Reproduce the passage of the 2000 US Open summary from "Marat Safin defeated" to "1st career Grand Slam doubles title.", word for word.

──────── DOCUMENT SECTION ────────

The 2000 US Open was held between August 28 – September 10, 2000. It was the final Grand Slam event of 2000.

Both Andre Agassi and Serena Williams were unsuccessful in their title defences; Agassi being upset in the second round by Arnaud Clément and Williams losing in the quarter-finals to Lindsay Davenport. Marat Safin won his first US Open title and first of two Grand Slams, defeating Pete Sampras in the final, and Venus Williams defeated Davenport to win the women's title.

Seniors

Men's singles

 Marat Safin defeated  Pete Sampras, 6–4, 6–3, 6–3
• It was Safin's 1st career Grand Slam singles title and his 1st and only title at the US Open. It was Safin's 4th title of the year, and his 5th overall.

Women's singles

 Venus Williams defeated  Lindsay Davenport, 6–4, 7–5
• It was Williams' 2nd career Grand Slam singles title and her 1st title at the US Open. It was Williams' 5th title of the year, and her 14th overall.

Men's doubles

 Lleyton Hewitt /  Max Mirnyi defeated  Ellis Ferreira /  Rick Leach, 6–4, 5–7, 7–6
• It was Hewitt's 1st and only career Grand Slam doubles title.
• It was Mirnyi's 1st career Grand Slam doubles title.

Women's doubles

 Julie Halard-Decugis /  Ai Sugiyama defeated  Cara Black /  Elena Likhovtseva, 6–0, 1–6, 6–1
• It was Halard-Decugis' 1st and only career Grand Slam doubles title.

──────── ENTRIES SHOWN ────────

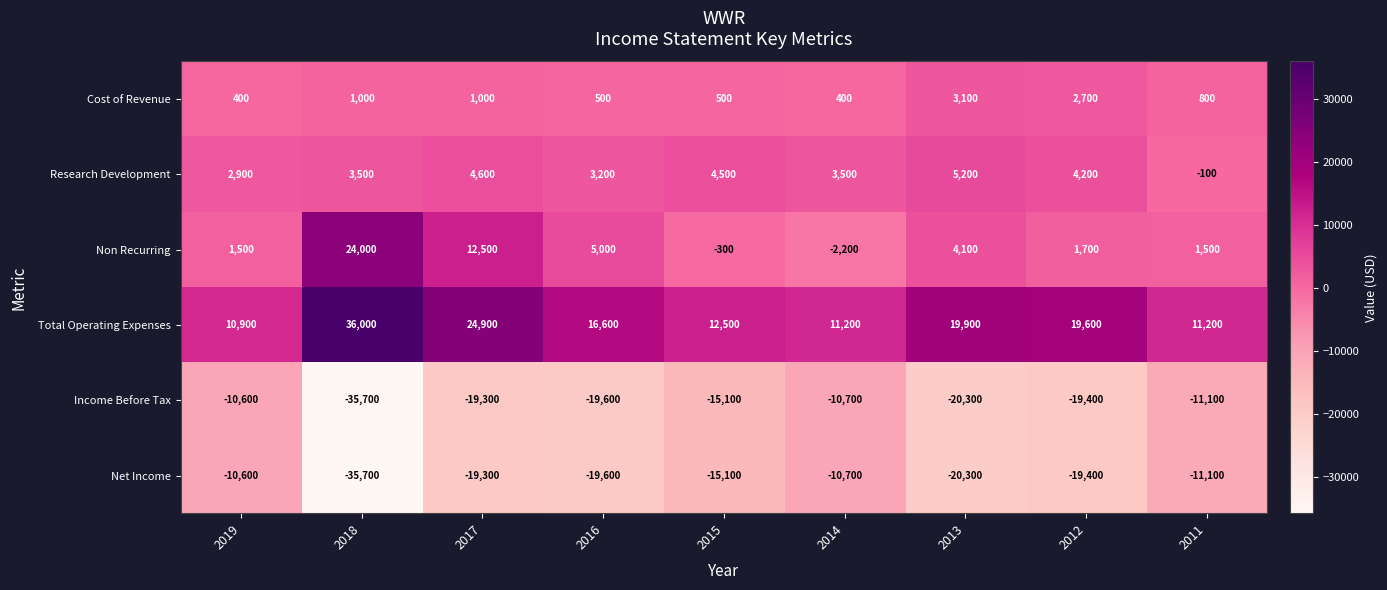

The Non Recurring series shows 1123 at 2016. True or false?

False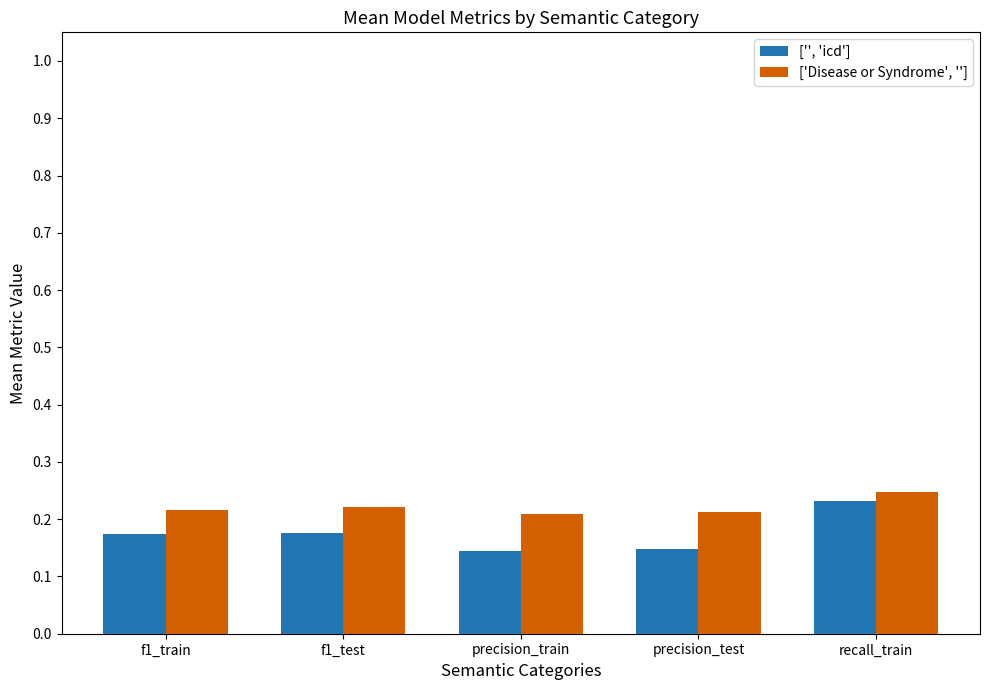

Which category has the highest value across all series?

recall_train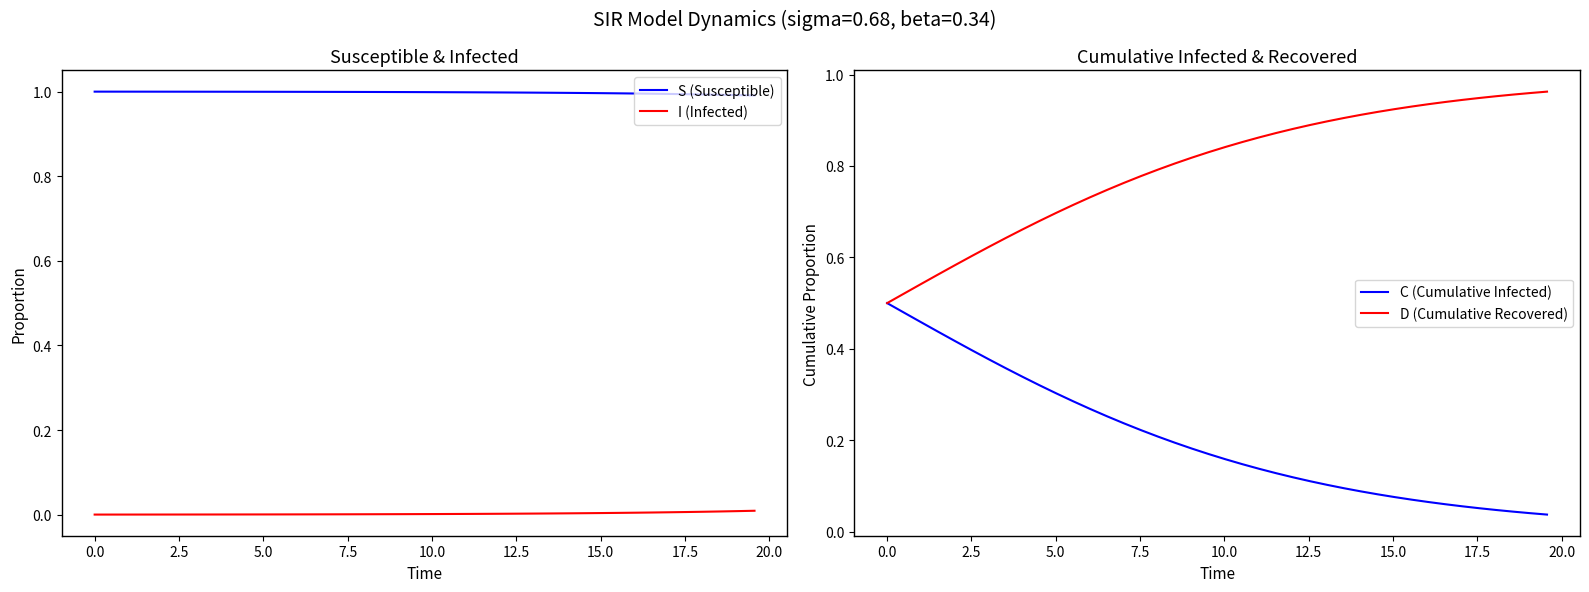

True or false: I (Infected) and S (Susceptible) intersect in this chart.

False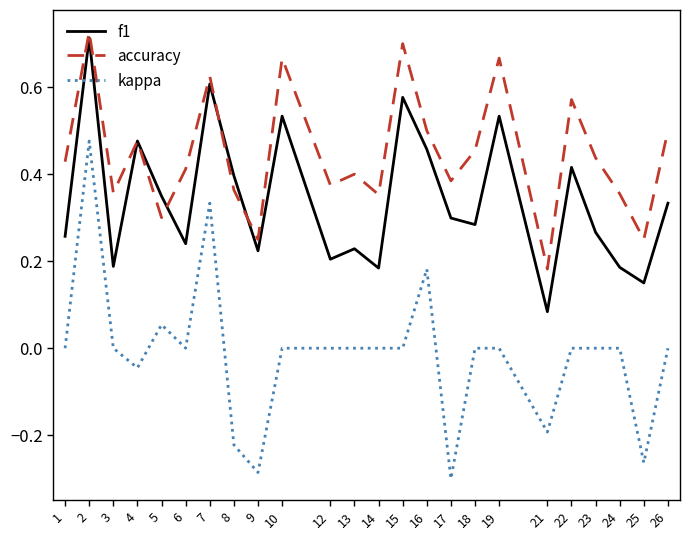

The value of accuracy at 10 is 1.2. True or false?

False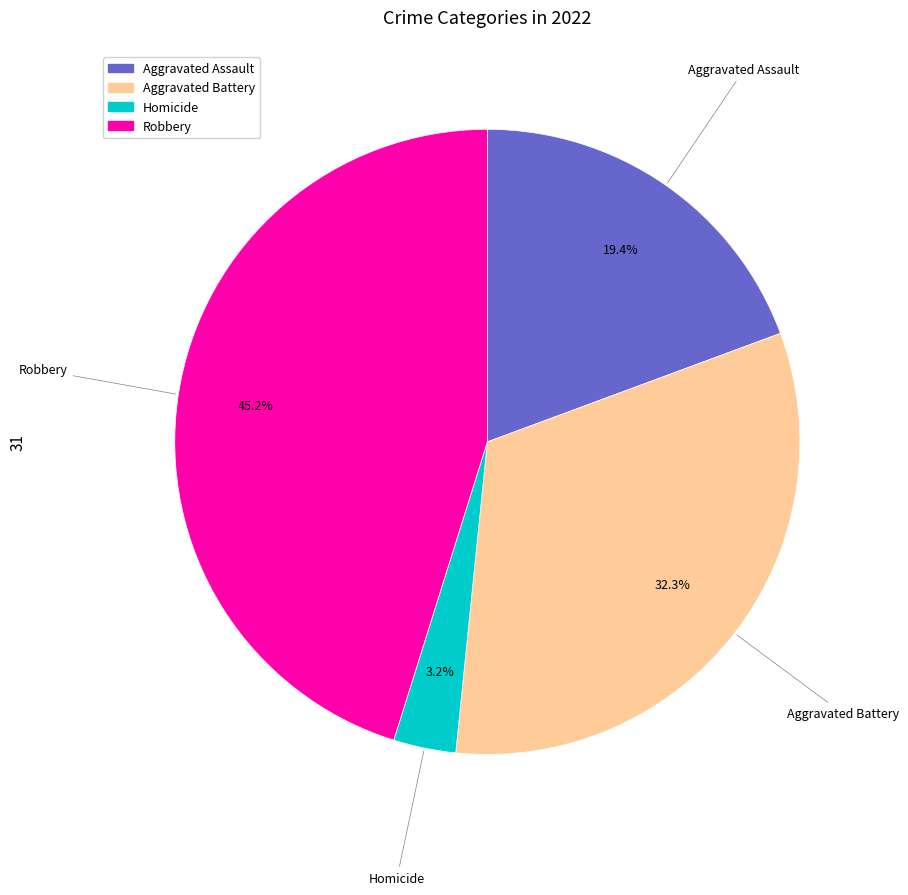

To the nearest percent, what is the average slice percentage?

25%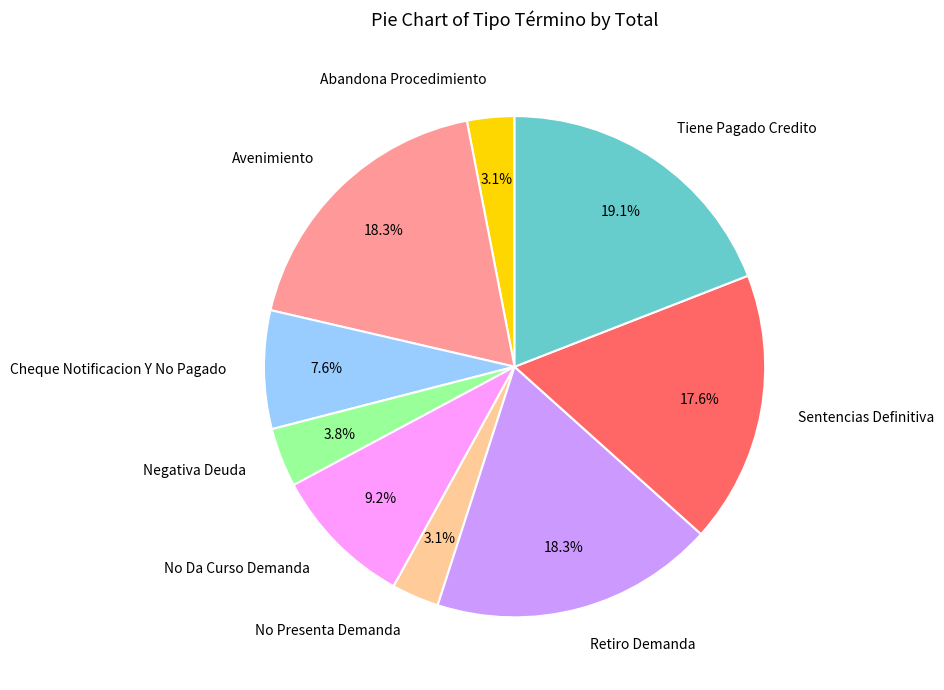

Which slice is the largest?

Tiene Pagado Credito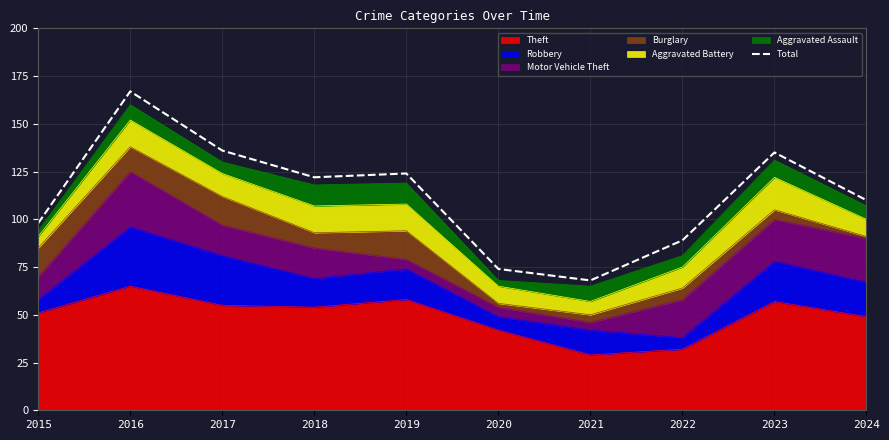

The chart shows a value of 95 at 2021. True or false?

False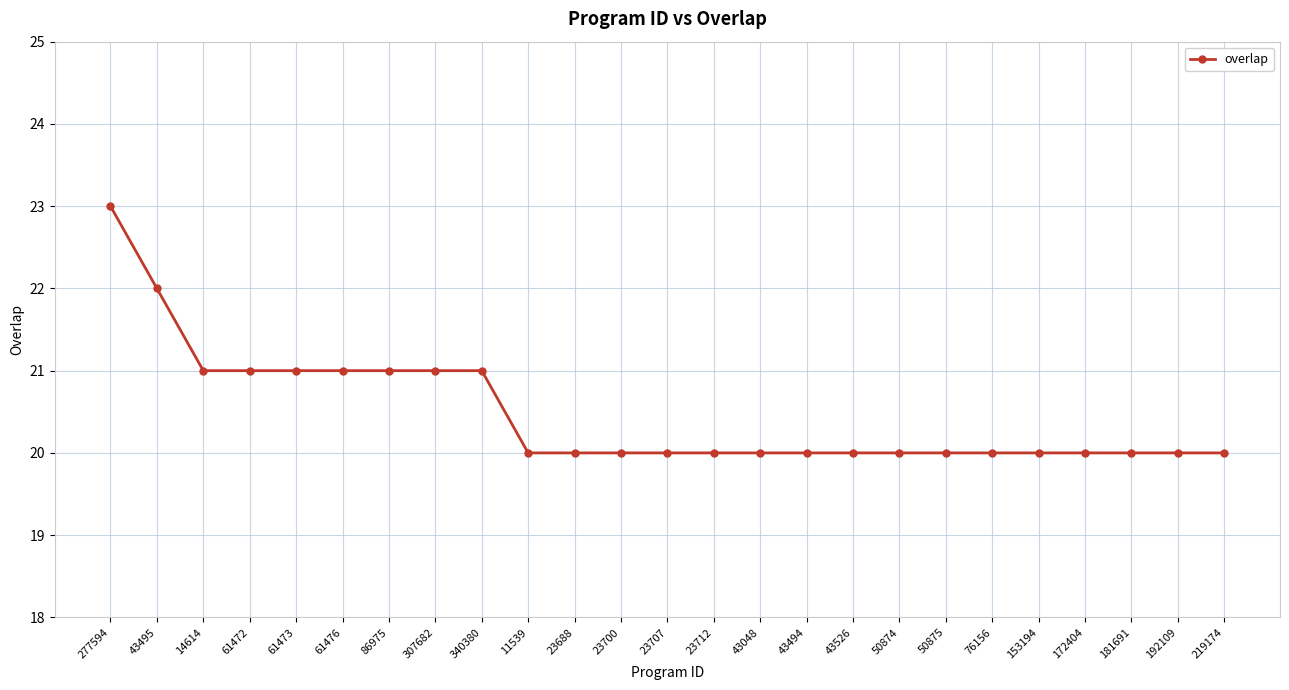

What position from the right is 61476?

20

────────

- WRITTEN RESPONSE:
Marat Safin defeated  Pete Sampras, 6–4, 6–3, 6–3
• It was Safin's 1st career Grand Slam singles title and his 1st and only title at the US Open. It was Safin's 4th title of the year, and his 5th overall.

Women's singles

 Venus Williams defeated  Lindsay Davenport, 6–4, 7–5
• It was Williams' 2nd career Grand Slam singles title and her 1st title at the US Open. It was Williams' 5th title of the year, and her 14th overall.

Men's doubles

 Lleyton Hewitt /  Max Mirnyi defeated  Ellis Ferreira /  Rick Leach, 6–4, 5–7, 7–6
• It was Hewitt's 1st and only career Grand Slam doubles title.
• It was Mirnyi's 1st career Grand Slam doubles title.